(Bloomberg) -- The White House is scaling back its plan to seek cuts from already-passed spending bills in the face of resistance from Senate Majority Leader Mitch McConnell and spending panel Republicans, two GOP congressional aides briefed on the plan said Thursday.
White House Budget Director Mick Mulvaney plans to ask Congress on Monday to cancel $11 billion in unspent money from prior years, a much lower figure than the $63 billion request originally floated to Congress last month. The new request won’t touch the $1.3 trillion fiscal 2018 spending bill Trump reluctantly signed in March, according to the aides.
Instead, funds will come from the 2009 Obama stimulus package, Energy Department loan and advanced vehicle manufacturing programs, and the Affordable Care Act, one of the aides said.
A Trump administration official said discussions are continuing and the final number hasn’t been fixed, adding that the proposal is intended to be the first in a series.
The scaled-back request may have a shot at being enacted.
"If that is what the proposal is, then I think there will be a lot of support for that," House Appropriations Committee member Tom Cole, an Oklahoma Republican, said in an interview. "Our message has been, don’t put us in a position where we go back on our word."
Cole, who has been working with Mulvaney on the spending cut attempt, said he had been told to expect two or three rescission requests over the coming months.

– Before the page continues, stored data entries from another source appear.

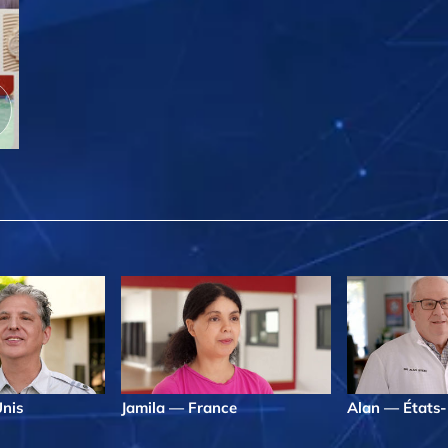
nis
Jamila — France
Alan — États-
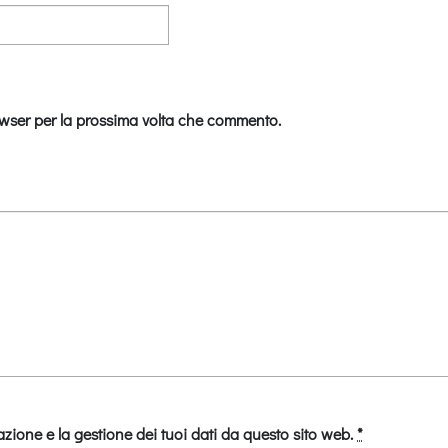
owser per la prossima volta che commento.
zione e la gestione dei tuoi dati da questo sito web.
*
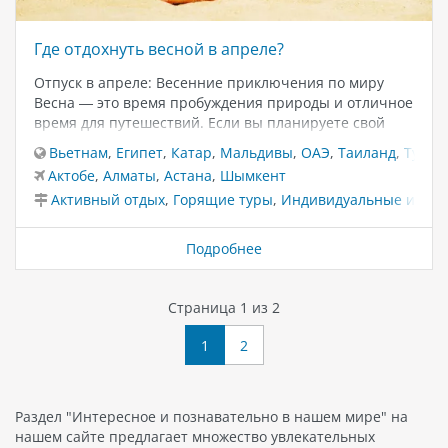
Где отдохнуть весной в апреле?
Отпуск в апреле: Весенние приключения по миру
Весна — это время пробуждения природы и отличное
время для путешествий. Если вы планируете свой
отпуск в апреле, то мы подготовили для вас список
Вьетнам
,
Египет
,
Катар
,
Мальдивы
,
ОАЭ
,
Таиланд
,
Турци
потрясающих мест, куда можно отправиться на
Актобе
,
Алматы
,
Астана
,
Шымкент
отдых. Давайте рассмотрим несколько вариантов в
Активный отдых
,
Горящие туры
,
Индивидуальные и VIP 
разных уголках мира. Турция Турция — это страна,
где в апреле уже начинает наступать теплое
весеннее время. Стамбул, известный своими
Подробнее
историческими достопримечательностями,
предлагает приятные прогулки по улочкам и
посещение величественных мечетей. А если вы
Страница 1 из 2
предпочитаете пляжный отдых, то курорты на
побережье Эгейского и Средиземного морей, такие
1
2
как Анталья и Бодрум, радуют теплой погодой и
чистыми пляжами. Туры…
Раздел "Интересное и познавательно в нашем мире" на
нашем сайте предлагает множество увлекательных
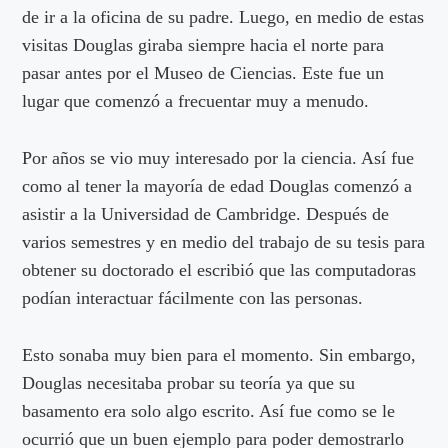
de ir a la oficina de su padre. Luego, en medio de estas
visitas Douglas giraba siempre hacia el norte para
pasar antes por el Museo de Ciencias. Este fue un
lugar que comenzó a frecuentar muy a menudo.
Por años se vio muy interesado por la ciencia. Así fue
como al tener la mayoría de edad Douglas comenzó a
asistir a la Universidad de Cambridge. Después de
varios semestres y en medio del trabajo de su tesis para
obtener su doctorado el escribió que las computadoras
podían interactuar fácilmente con las personas.
Esto sonaba muy bien para el momento. Sin embargo,
Douglas necesitaba probar su teoría ya que su
basamento era solo algo escrito. Así fue como se le
ocurrió que un buen ejemplo para poder demostrarlo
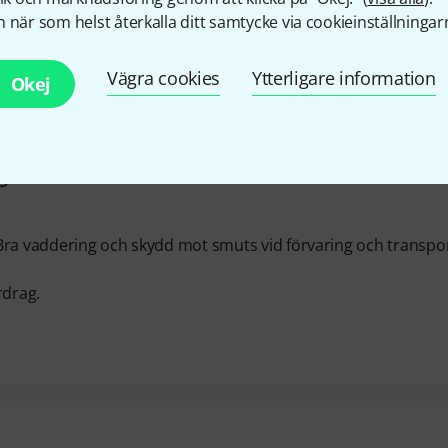
 när som helst återkalla ditt samtycke via cookieinställningar
Vägra cookies
Ytterligare information
Okej
gtalarna
. Bra vaddering och skydd mot smuts vid förvaring och transpor
rdrag.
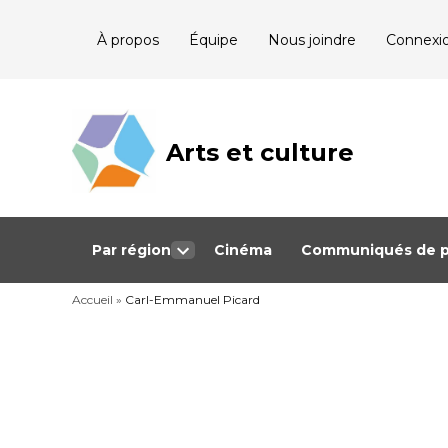
Skip
À propos
Équipe
Nous joindre
Connexi
to
content
Arts et culture
Journalisme
bénévole qui
couvre les
événements
culturels au
Québec
Par région
Cinéma
Communiqués de p
Open
dropdown
Accueil
»
Carl-Emmanuel Picard
menu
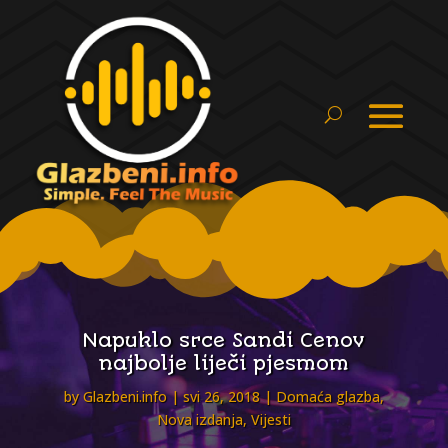
Napuklo srce Sandi Cenov
najbolje liječi pjesmom
by
Glazbeni.info
svi 26, 2018
Domaća glazba
,
Nova izdanja
,
Vijesti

Once the first request is made, Congress will have 45 session days to consider it. During that time, the spending in those accounts is frozen. A rescission request can’t be blocked by the minority party in the Senate, meaning it could pass with just 50 Republican votes, without any Democratic support.
McConnell said last month that he opposed reopening the fiscal 2018 spending deal that Republicans reached with Democrats. That message was also sent to the White House from Senate Appropriations Chairman Richard Shelby of Alabama and his House counterpart, Rodney Frelinghuysen of New Jersey.
The omnibus spending package has proved unpopular with Republican voters because it increased spending by more than $150 billion. Since then, the House unsuccessfully tried to pass a balanced budget amendment and also signaled Thursday that it’s developing a resolution in the Budget Committee to get the deficit under control.
Cole said the House Budget committee, of which he also a member, is looking to make cuts to entitlement programs in an effort to reach a balance within 10 years. He said that to his knowledge, the budget wouldn’t cut the total for 2019 appropriations in a two-year budget cap deal signed in February. Leaving that alone would allow the spending panel to bring bills to the House floor more quickly. The committee plans to vote on the first two of those bills Tuesday.